Assignment A =
Format the records as a JSON list of strings, starting at the first line of the records and ending at the line that contains "En compañía del mandatario, se". Give one string per line, include both ends, and leave out blank lines.

Text passage =

◆ ◆ ◆

When a cache line becomes dirty,WL-Cache first checks if there is an empty space in DirtyQueue by comparing the maxline and the number of dirty lines (a tail of the circular queue). If available, the corresponding store address is appended in DirtyQueue. Otherwise, the store instruction stalls until an empty slot becomes available. The subsequent store instructions to the same dirty line (*i.e.*, no dirty state change) does not trigger an interaction between a cache and DirtyQueue. Note that, thanks to the waterline constraint, WL-Cache leaves an at least one space empty (§4); therefore, the stall rarely occurs.

# 5.2 DirtyQueue Replacement Policy

When the number of total dirty cache lines exceeds the waterline, WL-Cache selects a dirty line to write back in NVM. We refer to the decision process as a "DirtyQueue replacement policy" to differentiate it from a traditional cache replacement policy since WL-Cache does not evict it but cleans it. WL-Cache supports FIFO and LRU replacement policies.

# 5.3 DirtyQueue Replacement Protocol

After a dirty line is selected according to the above DirtyQueue replacement policy, WL-Cache asynchronously write-backs the dirty cache line using the following four steps. (1) WL-Cache marks the cache line clean without eviction, (2) WL-Cache sends an asynchronous write-back request, (3) WL-Cache waits for the delivery of an ACK message (acknowledging the completion of the write-back operation). In the meantime, a processor executes the subsequent instructions, and (4) upon ACK, WL-Cache removes the associated slot from DirtyQueue. For FIFO policy, it will be always the head. The LRU-based scheme requires search.

Figure 2 (c) illustrates the first and the second steps in which the cache line of Tag 0x1 (Address 0x10000) becomes clean then persisted in NVM. At the moment, the processor executes ADD instruction (exploiting ILP). Figure 2 (d) shows the next two steps where the ACK message is delivered and the DQ entry (head, Address 0x10000) is removed.

Removing the associated entry in DirtyQueue last (Step 4) ensures that if a power fails any step before Step 4, WL-Cache can still safely find the entry in DirtyQueue and perform JIT-checkpointing of the dirty cache line, regardless of whether the write-back request (Step 2) has been fulfilled or not. If completed, WL-Cache may (redundantly) write back the cache line again, yet there is no correctness issue. If write-back is not done, WL-Cache will persist the cache line, making the NVM state consistent across a power failure.

◆ ◆ ◆

Exercise material =
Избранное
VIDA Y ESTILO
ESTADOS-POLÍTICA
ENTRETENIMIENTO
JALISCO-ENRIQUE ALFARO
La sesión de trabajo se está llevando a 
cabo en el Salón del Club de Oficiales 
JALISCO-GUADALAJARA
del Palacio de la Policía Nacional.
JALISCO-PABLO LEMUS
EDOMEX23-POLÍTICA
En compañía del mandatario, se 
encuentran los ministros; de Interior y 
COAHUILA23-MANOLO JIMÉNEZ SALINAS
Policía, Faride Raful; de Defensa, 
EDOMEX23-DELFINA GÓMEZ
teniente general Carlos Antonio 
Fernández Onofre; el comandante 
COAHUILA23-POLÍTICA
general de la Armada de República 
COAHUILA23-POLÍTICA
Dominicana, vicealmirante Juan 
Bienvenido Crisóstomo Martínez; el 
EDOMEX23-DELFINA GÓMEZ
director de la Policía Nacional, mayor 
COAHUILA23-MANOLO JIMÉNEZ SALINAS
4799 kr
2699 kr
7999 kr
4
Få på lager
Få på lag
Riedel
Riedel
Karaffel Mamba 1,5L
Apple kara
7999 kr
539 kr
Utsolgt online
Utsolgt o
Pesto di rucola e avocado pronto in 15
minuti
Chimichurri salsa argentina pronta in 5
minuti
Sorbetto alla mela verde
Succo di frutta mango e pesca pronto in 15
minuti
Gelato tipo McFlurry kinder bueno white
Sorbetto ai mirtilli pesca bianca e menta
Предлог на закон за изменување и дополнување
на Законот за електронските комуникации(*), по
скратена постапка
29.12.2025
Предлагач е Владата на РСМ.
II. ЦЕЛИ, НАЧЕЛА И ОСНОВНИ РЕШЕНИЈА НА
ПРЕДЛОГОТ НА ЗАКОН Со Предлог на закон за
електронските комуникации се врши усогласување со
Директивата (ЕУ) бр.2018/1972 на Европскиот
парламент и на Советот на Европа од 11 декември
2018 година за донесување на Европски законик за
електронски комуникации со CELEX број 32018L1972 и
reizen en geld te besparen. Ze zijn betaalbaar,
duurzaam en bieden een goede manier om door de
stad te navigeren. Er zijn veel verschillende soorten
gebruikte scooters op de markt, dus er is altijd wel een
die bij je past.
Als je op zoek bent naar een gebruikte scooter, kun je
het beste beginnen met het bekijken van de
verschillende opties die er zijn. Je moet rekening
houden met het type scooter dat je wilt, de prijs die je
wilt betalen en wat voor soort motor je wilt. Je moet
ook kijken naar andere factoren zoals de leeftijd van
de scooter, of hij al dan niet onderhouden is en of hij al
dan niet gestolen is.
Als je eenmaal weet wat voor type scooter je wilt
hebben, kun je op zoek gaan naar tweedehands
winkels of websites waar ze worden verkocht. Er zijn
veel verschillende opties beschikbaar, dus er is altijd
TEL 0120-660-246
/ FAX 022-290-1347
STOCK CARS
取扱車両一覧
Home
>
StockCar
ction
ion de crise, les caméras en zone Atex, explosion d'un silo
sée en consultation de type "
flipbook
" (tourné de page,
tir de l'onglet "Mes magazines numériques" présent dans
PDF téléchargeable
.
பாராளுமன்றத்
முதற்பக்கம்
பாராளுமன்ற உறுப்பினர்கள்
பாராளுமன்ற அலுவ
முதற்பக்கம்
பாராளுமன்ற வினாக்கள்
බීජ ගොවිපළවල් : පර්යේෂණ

◆ ◆ ◆

Assignment B =
Resume the passage on WL-Cache's DirtyQueue write-back, starting after its last sentence.

Task result A =
[
  "Избранное",
  "VIDA Y ESTILO",
  "ESTADOS-POLÍTICA",
  "ENTRETENIMIENTO",
  "JALISCO-ENRIQUE ALFARO",
  "La sesión de trabajo se está llevando a ",
  "cabo en el Salón del Club de Oficiales ",
  "JALISCO-GUADALAJARA",
  "del Palacio de la Policía Nacional.",
  "JALISCO-PABLO LEMUS",
  "EDOMEX23-POLÍTICA",
  "En compañía del mandatario, se "
]

Task result B =
Marking the cache line clean first (Step 1) ensures the correctness even when the store instruction to the same cache line is executed while the cache line is being written back asynchronously (Step 3). Suppose we have two stores to the same memory location X, say WX = 1 and WX = 2, and some other instructions in between. The first store WX = 1 makes the cache line X = 1 and dirty. Let's say DirtyQueue becomes full (by other store instructions) and the cache line X is selected to be cleaned. The protocol first marks the cache line clean (Step 1) and then start a write-back operation (Step 2). Suppose at the moment, the second store WX = 2 performs. Now we demonstrate what could go wrong if the cache line is not marked clean (not doing Step 1 first).

If the cache line remains dirty, the second store will not find a state transition to dirty, so it will not update DirtyQueue. The second store will make the cache line X = 2 and dirty. Suppose the write-back operation of the first store finishes (NVM now has X = 1), and the address X is removed from DirtyQueue (Step 3)

and 4). Then, the power is out while the cache has X = 2. This is problematic as the cache has X = 2 but NVM has X = 1 (inconsistent) and DirtyQueue does not have the recent X, losing the cache state X = 2. To avoid the problem, WL-Cache marks the cache line clean first (Step 1), so that the second store will also add the address X in DirtyQueue. As this may happen rarely, WL-Cache allows DirtyQueue to temporarily hold redundant X (wasting the slots in DirtyQueue), instead of actively searching the redundant entry in DirtyQueue with additional hardware logic. A redundant entry in DirtyQueue does not affect the correctness as it may only cause redundant write-back operations.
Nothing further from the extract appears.